-------- Source records --------

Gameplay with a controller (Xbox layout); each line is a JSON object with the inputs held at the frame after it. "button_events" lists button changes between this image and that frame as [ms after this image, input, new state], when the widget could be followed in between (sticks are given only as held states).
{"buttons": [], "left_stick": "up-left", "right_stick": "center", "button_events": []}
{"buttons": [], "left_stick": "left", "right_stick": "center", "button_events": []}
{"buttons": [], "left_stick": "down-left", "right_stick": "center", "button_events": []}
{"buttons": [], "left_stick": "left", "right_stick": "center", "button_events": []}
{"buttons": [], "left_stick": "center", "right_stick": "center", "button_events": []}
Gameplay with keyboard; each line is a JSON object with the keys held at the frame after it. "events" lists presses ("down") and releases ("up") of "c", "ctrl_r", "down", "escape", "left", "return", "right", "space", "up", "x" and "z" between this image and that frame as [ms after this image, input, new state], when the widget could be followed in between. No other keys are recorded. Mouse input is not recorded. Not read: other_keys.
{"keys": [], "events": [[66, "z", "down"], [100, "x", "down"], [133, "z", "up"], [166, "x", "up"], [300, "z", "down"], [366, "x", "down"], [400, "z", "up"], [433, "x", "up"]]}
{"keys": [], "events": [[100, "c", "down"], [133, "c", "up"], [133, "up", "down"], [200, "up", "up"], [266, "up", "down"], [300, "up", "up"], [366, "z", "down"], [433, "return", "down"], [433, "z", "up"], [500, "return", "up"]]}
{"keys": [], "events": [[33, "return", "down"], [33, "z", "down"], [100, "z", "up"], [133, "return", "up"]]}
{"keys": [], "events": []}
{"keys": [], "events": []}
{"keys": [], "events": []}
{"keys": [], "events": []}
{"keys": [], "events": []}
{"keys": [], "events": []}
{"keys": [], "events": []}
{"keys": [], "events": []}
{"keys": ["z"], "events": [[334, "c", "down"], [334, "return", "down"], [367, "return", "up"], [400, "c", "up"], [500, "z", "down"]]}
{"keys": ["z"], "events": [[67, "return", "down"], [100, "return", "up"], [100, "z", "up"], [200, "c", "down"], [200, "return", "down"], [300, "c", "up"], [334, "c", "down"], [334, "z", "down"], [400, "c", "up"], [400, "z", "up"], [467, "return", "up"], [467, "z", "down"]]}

--------

*Your instructions*.
Whenever a line in the entries holds the word "each", copy that line.

*Expected answer*.
Gameplay with a controller (Xbox layout); each line is a JSON object with the inputs held at the frame after it. "button_events" lists button changes between this image and that frame as [ms after this image, input, new state], when the widget could be followed in between (sticks are given only as held states).
Gameplay with keyboard; each line is a JSON object with the keys held at the frame after it. "events" lists presses ("down") and releases ("up") of "c", "ctrl_r", "down", "escape", "left", "return", "right", "space", "up", "x" and "z" between this image and that frame as [ms after this image, input, new state], when the widget could be followed in between. No other keys are recorded. Mouse input is not recorded. Not read: other_keys.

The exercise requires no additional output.